Tean opened his mouth, but Jem bumped his knee and said, “That’s amazing. You’ve seen all that?”

“Well, no. Just the lights. But Kai said a few people have seen the wolves. They cross over sometimes. And one time, one of them even got stuck here. They told everybody it was a regular wolf, and people believed it!”

Tean had an idea of who they were. He was probably lumped into that group.

“So,” Jem said, “you went out to see UFOs.”

“You never really know if you’re going to see them, but that’s what makes it fun. My cousin likes to play quiniela, and it’s the same kind of thing. You never know if you’re going to hit the jackpot.”

“And what happened that night?”

“I…found him.”

“Could you walk us through that?” Jem asked.
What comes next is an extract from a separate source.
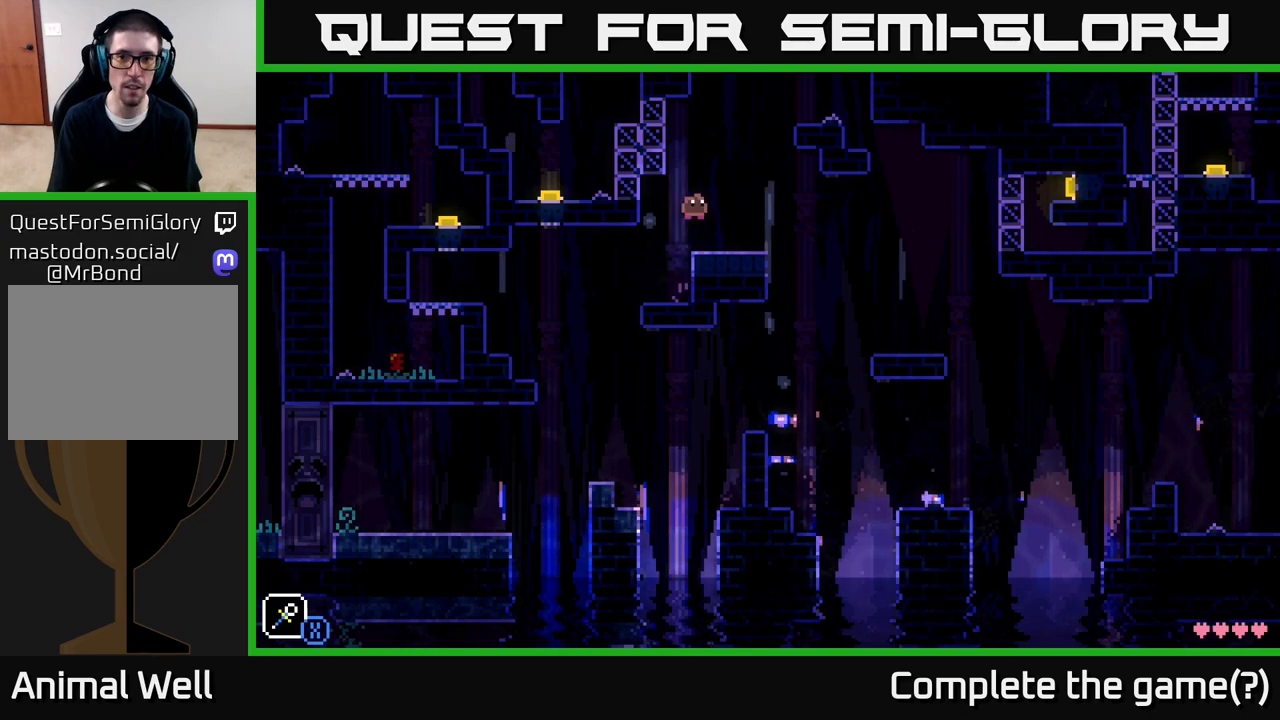
{"buttons": ["A", "X"], "left_stick": "right", "right_stick": "center", "events": [[33, "left_stick", "center"], [367, "A", "down"], [433, "X", "down"], [467, "left_stick", "right"]]}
“Well, I got out of the side-by-side—”

“What’s a side-by-side?”

“It’s like an ATV,” Tean said. “Two people can ride side by side, hence the name.”

“They let you rent them here,” Katie said. “It makes it a lot easier to get around. Plus, if you go on the ranch—” She cut herself off. “Not that we do. Go on the ranch, I mean. Because it’s trespassing.”

“What ranch?”

“A lot of the land next to the campground is privately owned. And they don’t want anybody on their property.” Frustration laced her voice as she blurted, “But some of the best landing sites are on that property! It’s not fair!”

“Were you on the ranch when you found Brennon’s body?”

She blinked as though the question had surprised her. “No. I was on public land.”

“And how exactly did you find him?”

“I had to get out of the side-by-side, and I was trying to find my way up the side of the mesa.” She thrust her chin at the sloping ground.

“This same one, but farther north. And I saw a coyote. I freaked out.” She laughed.

“I screamed, actually. Embarrassing, I know, but it made the coyote run away. I probably would have turned around right then except my flashlight—I mean, I could tell it was a person.” She paled and dug her fingers into her cheek, and with a trembling laugh, she said, “I threw up.”

Jem nodded sympathetically. “I don’t suppose you noticed anything distinctive about the body.”

“I couldn’t really look at him, not after that first time. I’m sorry. I’m not trying to be rude. He was just—it’s not like you think it’d be.”

“Of course. What about how the body was placed? Or where it had been left?”

“Nope. Just one of the caves.” Brightening, she added, “Did you know they used to do rituals in those caves? They’re sacred. And they still have power.”

“Who?” Jem asked.

“Native Americans. Nobody will say it, but I think that’s where the skin walkers live.”

Present tense, Tean noted. But all he said was “A cave in the mesa?”

She nodded. “It’s not like you’re thinking, though—not like a big opening you can walk into. These are down low, like cracks in the ground. There’s lots of them around here.”

“I don’t suppose you went inside the cave?” Tean asked.

She stared at him. “No. I called the police.”

“Right. Of course.”

“Is it possible you could show us where you found him?” Jem asked, pulling out his phone.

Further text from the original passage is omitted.